■ **Exercise instructions**: Carry on the article about the Ministry of Foreign Trade and Economic Relations of Bosnia and Herzegovina, picking up after its final sentence.

■ **Given passage**:
________________________________________

The Ministry of Foreign Trade and Economic Relations of Bosnia and Herzegovina () is the governmental department in charge of foreign trade policy and economic relations of Bosnia and Herzegovina.

History
The Ministry of Foreign Trade and Economic Relations of Bosnia and Herzegovina was established in the first post-war 1996 Bosnian general election, while the ministry began its work on 3 January 1997, headed by minister Hasan Muratović (SDA), after the first post-war government in Bosnia and Herzegovina was proclaimed between the Party of Democratic Action (SDA), the Croatian Democratic Union (HDZ BiH) and the Serb Democratic Party (SDS), also headed by Muratović.

Organization
The Ministry of Foreign Trade and Economic Relations of Bosnia and Herzegovina is organized into seven sectors, which are reorganized into a total of 32 departments, and one inspectorate.

________________________________________

(Dataset excerpt)

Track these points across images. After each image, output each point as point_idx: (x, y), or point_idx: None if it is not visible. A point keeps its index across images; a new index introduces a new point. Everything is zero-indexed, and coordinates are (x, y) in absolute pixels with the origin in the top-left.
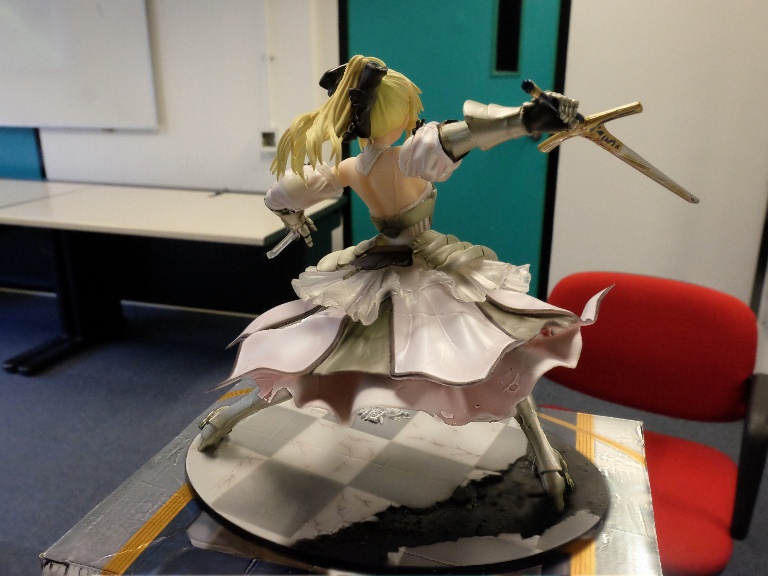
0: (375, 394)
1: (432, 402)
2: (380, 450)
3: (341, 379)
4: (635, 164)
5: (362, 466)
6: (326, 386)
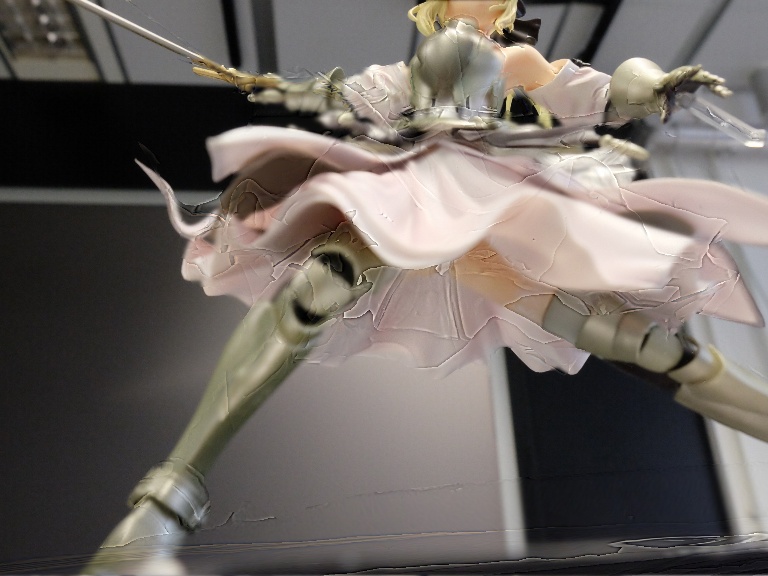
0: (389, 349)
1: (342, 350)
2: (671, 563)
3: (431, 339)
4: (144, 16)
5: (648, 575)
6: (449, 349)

________________________________________

■ **Reply**:
Sector for Foreign Trade Policy and Foreign Investments (6 departments)
Sector for International Trade Relations (4 departments)
Sector for Customs Policy and Tariffs (3 departments)
Sector for Economic Development and Entrepreneurship (4 departments)
Sector for Natural Resources, Energy and Environmental Protection (6 departments)
Sector for Legal and General Affairs (5 departments)
Agriculture, Food, Forestry and Rural Development Sector (4 departments)
Inspectorate

List of ministers

Ministers of Foreign Trade and Economic Relations of Bosnia and Herzegovina (1997–present)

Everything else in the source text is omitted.